C. Le manquement à l’équité procédurale

[16] Le demandeur soutient également que la SAR a contrevenu à l’équité procédurale en tirant de nombreuses conclusions nouvelles relatives à la crédibilité sans l’en aviser.

[17] Il est bien établi que la SAR ne peut soulever de nouvelles questions sans en aviser les parties. Toutefois, elle peut formuler des conclusions indépendantes relatives à la crédibilité d’un appelant lorsque les conditions suivantes sont réunies : 1) la crédibilité était en cause devant la SPR; 2) les conclusions de la SPR sont contestées dans le cadre d’un appel; 3) les conclusions additionnelles de la SAR découlent du dossier de preuve (Mohamed c Canada (Immigration, Réfugiés et Citoyenneté), 2020 CF 657 au para 52; Nuriddinova c Canada (Citoyenneté et Immigration), 2019 CF 1093 au para 47; Kwakwa c Canada (Citoyenneté et Immigration), 2016 CF 600 aux paras 23‑24.
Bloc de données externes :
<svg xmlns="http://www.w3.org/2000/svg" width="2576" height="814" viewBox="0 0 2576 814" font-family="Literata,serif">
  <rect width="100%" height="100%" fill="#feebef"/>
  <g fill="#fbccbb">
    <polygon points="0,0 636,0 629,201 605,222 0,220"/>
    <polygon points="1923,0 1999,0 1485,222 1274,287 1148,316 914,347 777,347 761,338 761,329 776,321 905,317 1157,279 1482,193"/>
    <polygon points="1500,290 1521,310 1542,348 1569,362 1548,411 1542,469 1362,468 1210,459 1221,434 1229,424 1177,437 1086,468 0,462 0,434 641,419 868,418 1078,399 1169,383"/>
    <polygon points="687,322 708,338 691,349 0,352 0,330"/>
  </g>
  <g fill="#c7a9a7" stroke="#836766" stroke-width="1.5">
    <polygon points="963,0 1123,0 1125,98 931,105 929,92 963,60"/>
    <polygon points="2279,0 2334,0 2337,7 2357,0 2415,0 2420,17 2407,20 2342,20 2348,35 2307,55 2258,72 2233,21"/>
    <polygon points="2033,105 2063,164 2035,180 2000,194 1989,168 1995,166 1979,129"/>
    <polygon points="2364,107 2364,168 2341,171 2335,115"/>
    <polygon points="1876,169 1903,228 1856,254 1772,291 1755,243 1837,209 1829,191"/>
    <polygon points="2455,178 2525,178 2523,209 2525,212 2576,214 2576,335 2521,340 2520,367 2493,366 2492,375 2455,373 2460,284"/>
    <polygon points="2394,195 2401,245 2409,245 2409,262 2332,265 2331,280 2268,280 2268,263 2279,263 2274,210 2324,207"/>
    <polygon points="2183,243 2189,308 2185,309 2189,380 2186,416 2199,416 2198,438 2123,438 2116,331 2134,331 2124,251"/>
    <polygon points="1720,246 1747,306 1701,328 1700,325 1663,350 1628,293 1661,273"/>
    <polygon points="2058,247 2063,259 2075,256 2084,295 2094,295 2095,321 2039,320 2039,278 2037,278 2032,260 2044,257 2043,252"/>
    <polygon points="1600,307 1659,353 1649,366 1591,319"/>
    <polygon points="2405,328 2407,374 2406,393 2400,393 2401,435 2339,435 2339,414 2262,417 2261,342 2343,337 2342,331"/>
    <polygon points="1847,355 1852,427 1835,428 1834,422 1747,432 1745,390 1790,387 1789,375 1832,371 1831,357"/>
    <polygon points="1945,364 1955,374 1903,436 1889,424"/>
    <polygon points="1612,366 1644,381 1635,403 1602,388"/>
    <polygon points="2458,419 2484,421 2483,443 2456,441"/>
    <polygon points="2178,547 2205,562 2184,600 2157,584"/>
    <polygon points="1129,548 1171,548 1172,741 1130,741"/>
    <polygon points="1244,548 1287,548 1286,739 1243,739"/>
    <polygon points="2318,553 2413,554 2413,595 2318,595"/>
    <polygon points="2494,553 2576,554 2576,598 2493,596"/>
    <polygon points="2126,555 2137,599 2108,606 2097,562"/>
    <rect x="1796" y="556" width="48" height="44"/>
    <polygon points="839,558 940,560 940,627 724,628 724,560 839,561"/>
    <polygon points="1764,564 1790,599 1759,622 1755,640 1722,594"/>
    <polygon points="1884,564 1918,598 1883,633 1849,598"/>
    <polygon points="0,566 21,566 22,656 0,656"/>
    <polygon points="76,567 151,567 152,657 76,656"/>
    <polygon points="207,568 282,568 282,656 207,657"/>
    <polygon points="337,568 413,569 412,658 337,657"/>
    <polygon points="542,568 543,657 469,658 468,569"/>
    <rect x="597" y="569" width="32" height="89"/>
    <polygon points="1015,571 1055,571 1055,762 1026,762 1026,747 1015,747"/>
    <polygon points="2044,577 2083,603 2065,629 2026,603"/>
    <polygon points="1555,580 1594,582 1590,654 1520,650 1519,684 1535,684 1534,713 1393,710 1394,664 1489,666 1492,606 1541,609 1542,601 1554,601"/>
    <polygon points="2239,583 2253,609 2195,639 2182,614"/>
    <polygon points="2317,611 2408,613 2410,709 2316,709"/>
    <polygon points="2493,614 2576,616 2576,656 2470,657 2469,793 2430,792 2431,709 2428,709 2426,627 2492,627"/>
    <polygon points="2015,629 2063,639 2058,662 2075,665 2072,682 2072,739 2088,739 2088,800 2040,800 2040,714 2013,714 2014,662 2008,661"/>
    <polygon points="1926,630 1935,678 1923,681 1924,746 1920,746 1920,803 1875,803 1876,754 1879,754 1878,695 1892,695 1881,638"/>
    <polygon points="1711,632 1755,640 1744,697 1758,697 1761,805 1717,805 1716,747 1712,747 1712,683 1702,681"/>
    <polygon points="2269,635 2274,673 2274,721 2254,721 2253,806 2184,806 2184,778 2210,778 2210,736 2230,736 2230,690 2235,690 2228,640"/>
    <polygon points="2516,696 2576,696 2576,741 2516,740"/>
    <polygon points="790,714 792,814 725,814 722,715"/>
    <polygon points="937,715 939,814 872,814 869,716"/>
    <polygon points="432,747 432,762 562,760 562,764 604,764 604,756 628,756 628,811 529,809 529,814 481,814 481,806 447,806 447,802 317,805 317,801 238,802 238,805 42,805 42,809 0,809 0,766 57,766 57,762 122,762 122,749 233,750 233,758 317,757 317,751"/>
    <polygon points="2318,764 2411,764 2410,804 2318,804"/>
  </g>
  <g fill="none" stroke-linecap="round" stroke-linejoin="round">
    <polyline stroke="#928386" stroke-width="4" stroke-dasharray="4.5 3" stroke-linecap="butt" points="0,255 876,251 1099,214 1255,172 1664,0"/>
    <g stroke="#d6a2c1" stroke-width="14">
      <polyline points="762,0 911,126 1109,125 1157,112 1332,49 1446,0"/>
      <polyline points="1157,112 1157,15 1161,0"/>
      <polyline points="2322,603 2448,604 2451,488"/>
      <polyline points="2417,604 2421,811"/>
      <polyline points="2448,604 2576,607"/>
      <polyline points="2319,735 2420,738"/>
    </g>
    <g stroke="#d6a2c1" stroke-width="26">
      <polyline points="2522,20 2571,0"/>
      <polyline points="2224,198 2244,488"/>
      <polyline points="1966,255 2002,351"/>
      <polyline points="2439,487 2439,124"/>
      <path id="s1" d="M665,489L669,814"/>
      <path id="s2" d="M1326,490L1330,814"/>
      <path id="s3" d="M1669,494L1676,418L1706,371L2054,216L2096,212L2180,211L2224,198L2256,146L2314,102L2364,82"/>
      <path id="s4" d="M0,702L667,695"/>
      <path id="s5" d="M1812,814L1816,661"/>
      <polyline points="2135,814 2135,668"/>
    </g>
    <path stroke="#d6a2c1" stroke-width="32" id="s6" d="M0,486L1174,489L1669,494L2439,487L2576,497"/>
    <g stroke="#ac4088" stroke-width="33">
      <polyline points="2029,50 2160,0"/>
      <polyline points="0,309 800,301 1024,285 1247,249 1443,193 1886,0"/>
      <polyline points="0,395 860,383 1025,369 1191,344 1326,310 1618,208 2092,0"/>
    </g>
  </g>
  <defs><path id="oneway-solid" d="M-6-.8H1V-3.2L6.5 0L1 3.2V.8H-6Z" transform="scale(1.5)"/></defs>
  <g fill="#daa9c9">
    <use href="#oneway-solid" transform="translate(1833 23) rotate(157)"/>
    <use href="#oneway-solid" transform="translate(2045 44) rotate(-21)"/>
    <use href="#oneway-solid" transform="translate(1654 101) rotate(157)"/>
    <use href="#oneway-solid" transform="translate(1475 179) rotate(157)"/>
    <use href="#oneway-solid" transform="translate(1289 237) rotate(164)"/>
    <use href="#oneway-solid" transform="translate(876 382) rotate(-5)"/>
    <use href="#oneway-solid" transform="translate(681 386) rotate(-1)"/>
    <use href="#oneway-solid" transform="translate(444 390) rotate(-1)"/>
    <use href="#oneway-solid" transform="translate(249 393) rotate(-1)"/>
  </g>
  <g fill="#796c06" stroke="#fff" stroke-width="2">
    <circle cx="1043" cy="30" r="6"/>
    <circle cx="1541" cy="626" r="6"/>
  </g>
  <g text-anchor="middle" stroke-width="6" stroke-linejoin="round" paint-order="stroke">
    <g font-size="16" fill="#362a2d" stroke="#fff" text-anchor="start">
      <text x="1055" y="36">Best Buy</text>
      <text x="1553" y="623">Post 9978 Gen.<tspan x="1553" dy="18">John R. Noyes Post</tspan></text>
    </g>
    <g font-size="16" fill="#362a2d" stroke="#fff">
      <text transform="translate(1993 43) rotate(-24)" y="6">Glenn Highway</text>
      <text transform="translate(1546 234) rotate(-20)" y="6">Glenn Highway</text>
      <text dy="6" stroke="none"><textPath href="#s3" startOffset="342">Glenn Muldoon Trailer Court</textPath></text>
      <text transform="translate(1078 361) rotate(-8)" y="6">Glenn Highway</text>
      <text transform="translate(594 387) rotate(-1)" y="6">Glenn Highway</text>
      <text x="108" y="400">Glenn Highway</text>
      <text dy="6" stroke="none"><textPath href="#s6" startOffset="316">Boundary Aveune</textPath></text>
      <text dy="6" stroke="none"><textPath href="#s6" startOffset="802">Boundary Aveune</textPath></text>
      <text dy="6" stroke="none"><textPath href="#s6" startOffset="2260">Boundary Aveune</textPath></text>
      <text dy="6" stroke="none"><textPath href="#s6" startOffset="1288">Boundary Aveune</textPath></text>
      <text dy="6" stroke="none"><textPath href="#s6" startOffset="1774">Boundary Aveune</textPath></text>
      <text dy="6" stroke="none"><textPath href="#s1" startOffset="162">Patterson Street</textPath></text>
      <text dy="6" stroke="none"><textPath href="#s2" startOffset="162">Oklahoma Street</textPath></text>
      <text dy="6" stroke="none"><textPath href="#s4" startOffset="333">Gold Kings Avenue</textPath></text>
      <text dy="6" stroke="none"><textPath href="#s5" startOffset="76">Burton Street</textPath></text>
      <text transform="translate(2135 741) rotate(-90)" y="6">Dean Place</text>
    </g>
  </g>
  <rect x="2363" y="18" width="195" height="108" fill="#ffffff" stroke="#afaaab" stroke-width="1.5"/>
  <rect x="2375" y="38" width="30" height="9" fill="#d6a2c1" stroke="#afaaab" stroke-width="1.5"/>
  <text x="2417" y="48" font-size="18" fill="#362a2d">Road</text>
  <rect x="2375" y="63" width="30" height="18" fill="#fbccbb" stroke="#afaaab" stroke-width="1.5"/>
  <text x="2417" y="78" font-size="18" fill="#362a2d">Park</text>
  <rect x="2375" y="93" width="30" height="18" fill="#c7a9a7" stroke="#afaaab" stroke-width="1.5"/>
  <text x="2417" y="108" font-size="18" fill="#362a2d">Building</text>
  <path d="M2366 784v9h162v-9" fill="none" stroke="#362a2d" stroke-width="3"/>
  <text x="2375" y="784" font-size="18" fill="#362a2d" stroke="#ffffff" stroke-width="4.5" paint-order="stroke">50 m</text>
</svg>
[18] En l’espèce, la question de la crédibilité était au cœur de la conclusion de la SPR. Celle-ci n’a pas cru l’allégation de conversion du demandeur à la foi chiite. Elle a conclu que le demandeur n’était pas un croyant authentique et que sa seule raison de fréquenter des organisations chiites au Canada était d’obtenir des preuves à l’appui de sa demande d’asile. La SPR a également conclu que le fait que le demandeur ait beaucoup tardé à demander l’asile a considérablement miné sa crédibilité. La SPR a examiné les éléments de preuve produits par le demandeur à l’appui de son allégation selon laquelle il a fait l’objet de menaces et d’attaques de la part du LeJ et de la famille de son ancienne fiancée. Toutefois, la SPR a estimé que la valeur probante de la preuve était considérablement affaiblie par le fait que le demandeur a été jugé non crédible en ce qui concerne les allégations centrales de sa demande. En tirant cette conclusion, la SPR a également souligné que les documents relatifs aux conditions dans le pays indiquaient que les documents frauduleux étaient faciles à obtenir au Pakistan.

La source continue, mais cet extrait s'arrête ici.